→ TEXT SECTION:
----------
Investment in commercial real estate (CRE) fell sharply in most EMEA markets in the first quarter, continuing the end-2022 trend, but investors are eyeing a rebound later in the year as uncertainty around financial and macroeconomic conditions potentially subsides, according to the latest EMEA capital markets snapshot by Colliers.
Bank crises in Europe and the US compounded existing concerns around high inflation, interest rate rises, weak growth and geopolitical risks, resulting in significant year-on-year declines in investment activity in major markets in Q1. Volumes fell in France and Spain by over a third compared to the first quarter of 2022 and sank even more in the UK and Italy. Germany meanwhile saw one of its weakest opening quarters in over a decade.
“Turmoil in the banking sector earlier this year dented already fragile investor confidence, particularly in London and other markets with a big financial footprint,” said Luke Dawson, Head of Global and EMEA Capital Markets, Colliers. “Countering this lull in confidence specific sectors in some markets continued to post strong performance, and assuming that inflation continues to fall and interest rates stabilise, we expect a revival of activity in the second half of 2023.”
----------
→ GIVEN DATA:
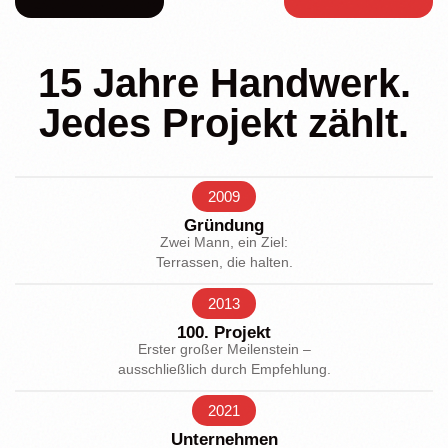
15 Jahre Handwerk.
Jedes Projekt zählt.
2009
Gründung
Zwei Mann, ein Ziel:
Terrassen, die halten.
2013
100. Projekt
Erster großer Meilenstein –
ausschließlich durch Empfehlung.
2021
Unternehmen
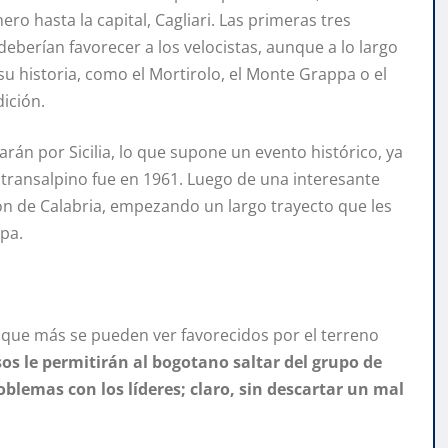
ro hasta la capital, Cagliari. Las primeras tres
eberían favorecer a los velocistas, aunque a lo largo
 historia, como el Mortirolo, el Monte Grappa o el
dición.
rán por Sicilia, lo que supone un evento histórico, ya
ís transalpino fue en 1961. Luego de una interesante
egión de Calabria, empezando un largo trayecto que les
apa.
 que más se pueden ver favorecidos por el terreno
sos le permitirán al bogotano saltar del grupo de
oblemas con los líderes; claro, sin descartar un mal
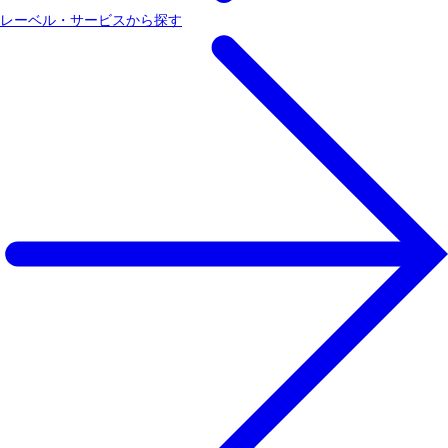
レーベル・サービスから探す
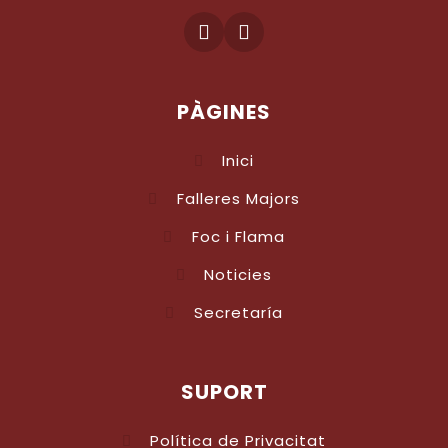
PÀGINES
Inici
Falleres Majors
Foc i Flama
Noticies
Secretaría
SUPORT
Política de Privacitat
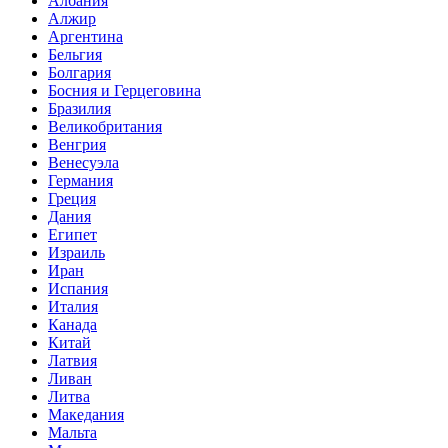
Албания
Алжир
Аргентина
Бельгия
Болгария
Босния и Герцеговина
Бразилия
Великобритания
Венгрия
Венесуэла
Германия
Греция
Дания
Египет
Израиль
Иран
Испания
Италия
Канада
Китай
Латвия
Ливан
Литва
Македания
Мальта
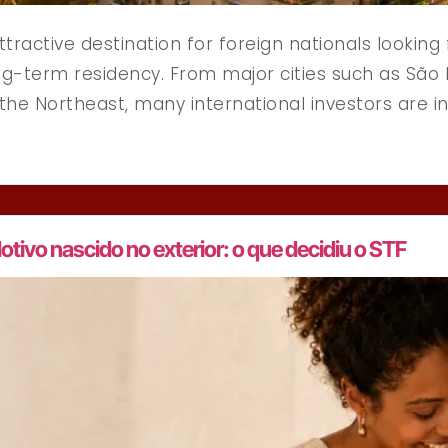
tractive destination for foreign nationals looking 
ng-term residency. From major cities such as São 
 the Northeast, many international investors are in
dotivo nascido no exterior: o que decidiu o STF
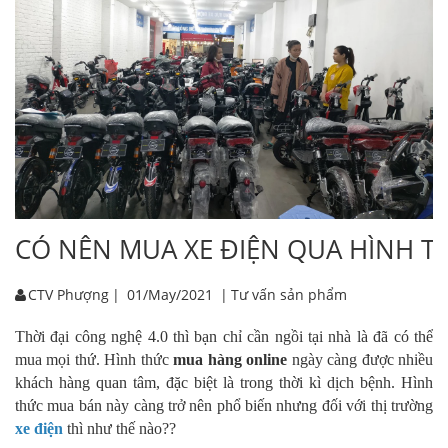
CÓ NÊN MUA XE ĐIỆN QUA HÌNH T
CTV Phượng
|
01/May/2021
|
Tư vấn sản phẩm
Thời đại công nghệ 4.0 thì bạn chỉ cần ngồi tại nhà là đã có thể
mua mọi thứ. Hình thức
mua hàng online
ngày càng được nhiều
khách hàng quan tâm, đặc biệt là trong thời kì dịch bệnh. Hình
thức mua bán này càng trở nên phổ biến nhưng đối với thị trường
xe điện
thì như thế nào??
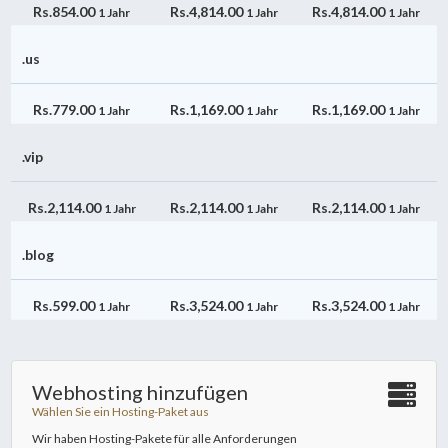
Rs.854.00
Rs.4,814.00
Rs.4,814.00
1 Jahr
1 Jahr
1 Jahr
.us
Rs.779.00
Rs.1,169.00
Rs.1,169.00
1 Jahr
1 Jahr
1 Jahr
.vip
Rs.2,114.00
Rs.2,114.00
Rs.2,114.00
1 Jahr
1 Jahr
1 Jahr
.blog
Rs.599.00
Rs.3,524.00
Rs.3,524.00
1 Jahr
1 Jahr
1 Jahr
Webhosting hinzufügen
Wählen Sie ein Hosting-Paket aus
Wir haben Hosting-Pakete für alle Anforderungen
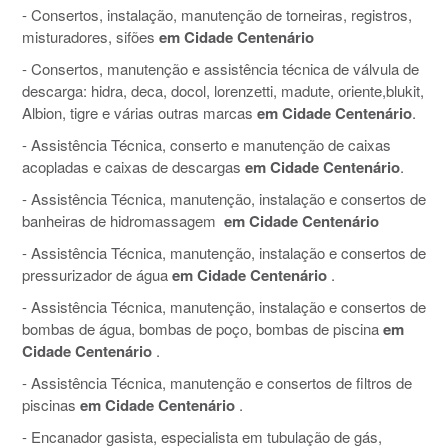
- Consertos, instalação, manutenção de torneiras, registros,
misturadores, sifões
em Cidade Centenário
- Consertos, manutenção e assistência técnica de válvula de
descarga: hidra, deca, docol, lorenzetti, madute, oriente,blukit,
Albion, tigre e várias outras marcas
em Cidade Centenário
.
- Assistência Técnica, conserto e manutenção de caixas
acopladas e caixas de descargas
em Cidade Centenário
.
- Assistência Técnica, manutenção, instalação e consertos de
banheiras de hidromassagem
em Cidade Centenário
- Assistência Técnica, manutenção, instalação e consertos de
pressurizador de água
em Cidade Centenário
.
- Assistência Técnica, manutenção, instalação e consertos de
bombas de água, bombas de poço, bombas de piscina
em
Cidade Centenário
.
- Assistência Técnica, manutenção e consertos de filtros de
piscinas
em Cidade Centenário
.
- Encanador gasista, especialista em tubulação de gás,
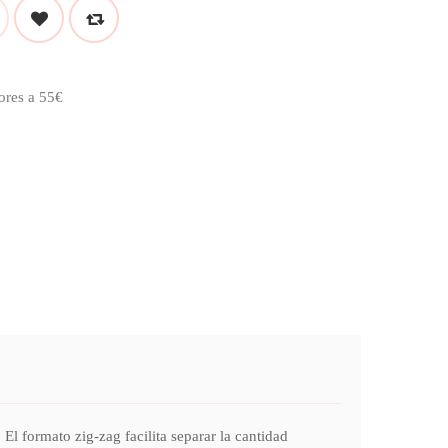
ores a 55€
l formato zig-zag facilita separar la cantidad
----------
→ EXERCISES TO COMPLETE:
a: Rewrite the paragraph of the article on EMEA real estate investment that begins "Bank crises in Europe and the US" as a short bulleted list, keeping its main facts.
b: Supply the next part of the article on EMEA real estate investment, starting after its final paragraph.
The data is separate material and does not belong to the article on EMEA real estate investment.

→ ANSWERS FOR THIS EXERCISE:
a:
- Bank crises in Europe and the US added to existing worries about high inflation, rising interest rates, weak growth and geopolitical risks.
- As a result, Q1 investment fell sharply year on year in major markets.
- France and Spain saw volumes drop by more than a third from Q1 2022, and the UK and Italy fell even further.
- Germany had one of its weakest opening quarters in over a decade.

b:
“Transactions are still being held back by a gap in price expectations between buyers and sellers, but that is likely to close as more clarity emerges around market conditions and the cost of finance in the coming months,” said Damian Harrington, Head of Research, Global Capital Markets and EMEA, Colliers.
The current lull in investment extends to the wider EMEA region, with the United Arab Emirates also experiencing a pause in major transactions. Yet some big-ticket cross-border deals continued, such as the €448m purchase of the mixed-use St Katharine Docks development in London by Singapore’s City Developments Ltd (CDL).
Higher interest rates and environmental, social and governance (ESG) policies are also likely to act as catalysts for transactions in the months ahead. “Investment groups that took advantage of the very low interest rates that prevailed until recently will in some cases need to refinance at new, higher levels, while others will need to phase non-ESG compliant assets out of their portfolios”, added Harrington. “This will place pressure on them to divest assets, creating a significant opportunity for buyers - particularly all-equity ones.”
Big deals missing in Germany, even as macro outlook brightens
Major transactions were almost at a standstill in Germany’s seven largest cities in the first quarter, and this is likely to continue into Q2 as buyers and sellers wrangle over what constitutes fair pricing in the current environment. Although a recession is no longer forecast for Germany in 2023, Colliers does not anticipate a revival of investment activity until the final quarter.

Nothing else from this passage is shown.